Là encore, les juges d'instruction Serge Tournaire, Aude Buresi et Stéphanie Tacheau cherchent à savoir si cet emploi a pu être fictif. D'autant que la Revue des deux mondes appartient à Marc Ladreit de Lacharrière, proche du candidat Les Républicains. En 2011, ce dernier a reçu des mains de son ami, alors Premier ministre, la dignité de "grand'croix dans l'ordre national de la Légion d'honneur". L'emploi de Penelope Fillon pourrait-il alors être une compensation pour service rendu ? L'enquête devra le déterminer.

  • "Recel d'escroquerie aggravée"

Mi-mars, l'enquête initiée par le parquet national financier (PNF) a été élargie à des soupçons de faux et d'usage de faux et d'escroquerie aggravée. Lors de leurs perquisitions à l'Assemblée nationale, les enquêteurs ont en effet découvert une fiche de renseignement sur laquelle l'épouse du candidat déclarait, en juillet 2012, travailler 14 heures par mois à la Revue des deux mondes. Mais dans le bureau de François Fillon, un autre document, semblant être un brouillon, a été trouvé et fait état d'un nombre d'heures deux fois plus élevé.

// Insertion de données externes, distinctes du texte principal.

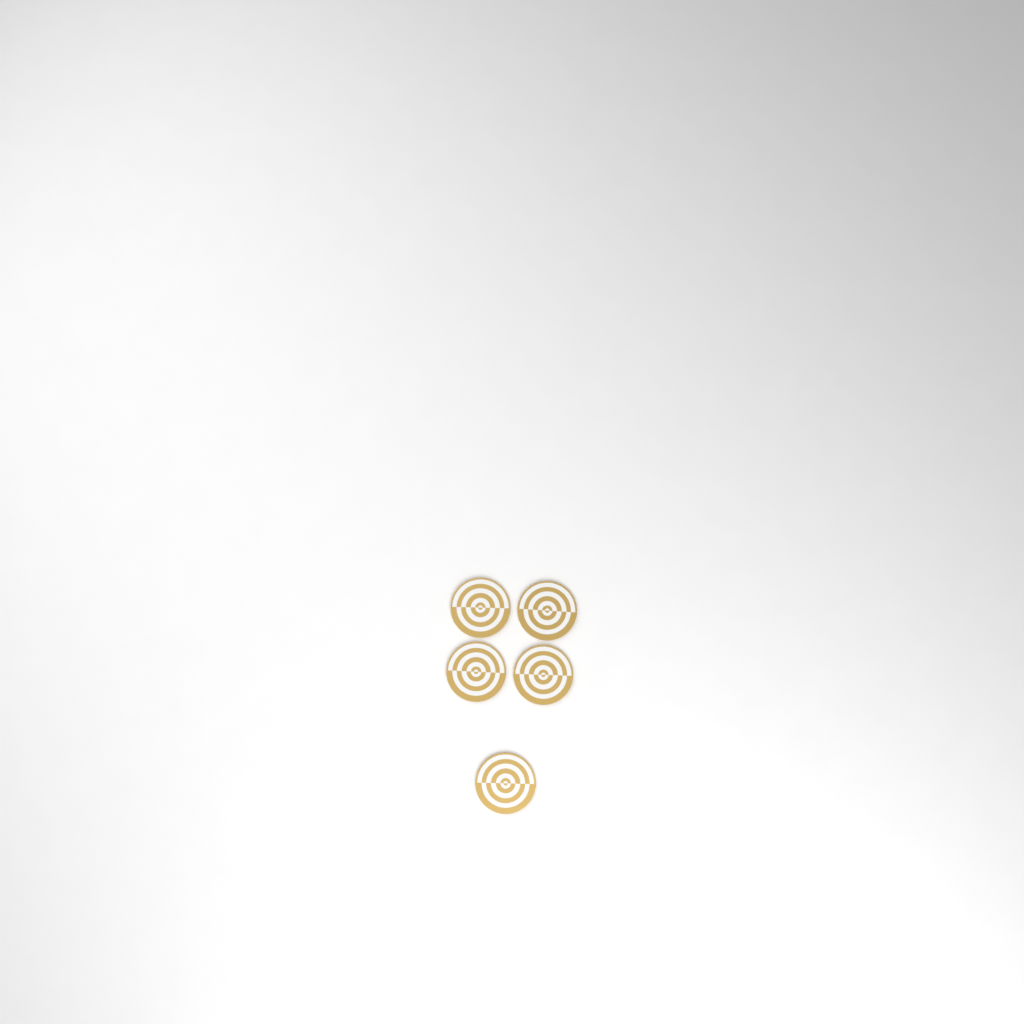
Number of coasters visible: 5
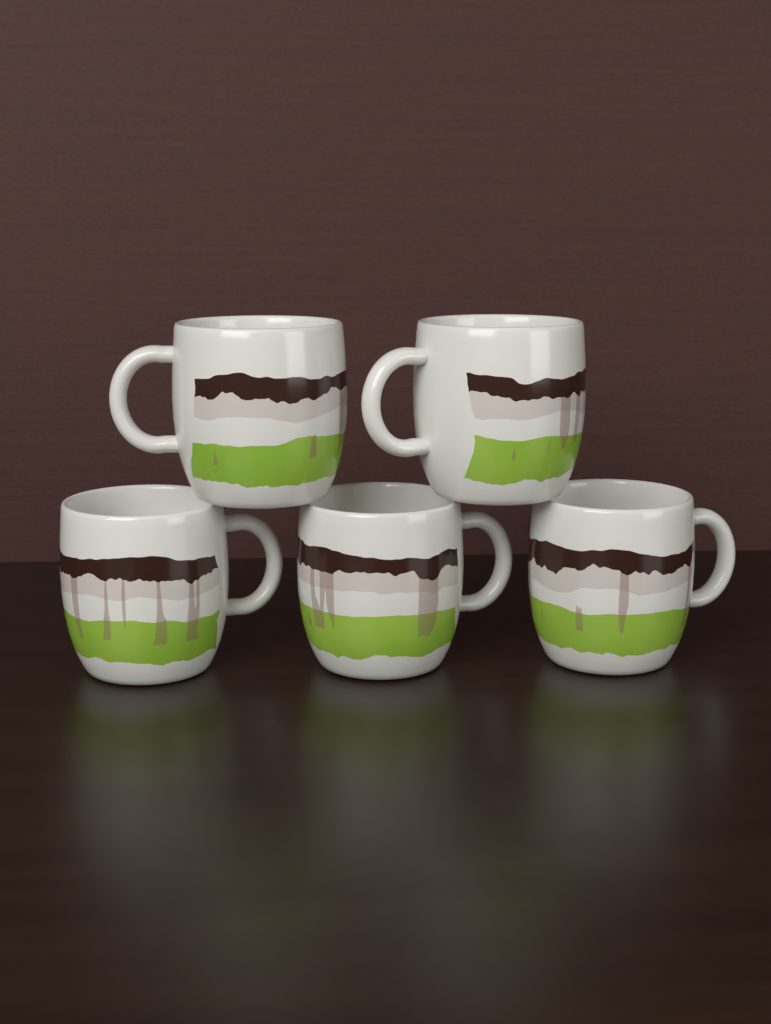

Les enquêteurs se demandent si le volume horaire des missions de "conseil" de Penelope Fillon a pu être minimisé, afin de respecter la limite légale du temps de travail cumulé lorsqu'elle était à la fois salariée de la revue littéraire et de l'Assemblée nationale, deux emplois censés être à temps plein. Si les juges n'ont pas retenu les chefs de faux et d'usage de faux dans leur convocation adressée à Penelope Fillon, ils l'ont donc mise en examen pour recel d'escroquerie aggravée.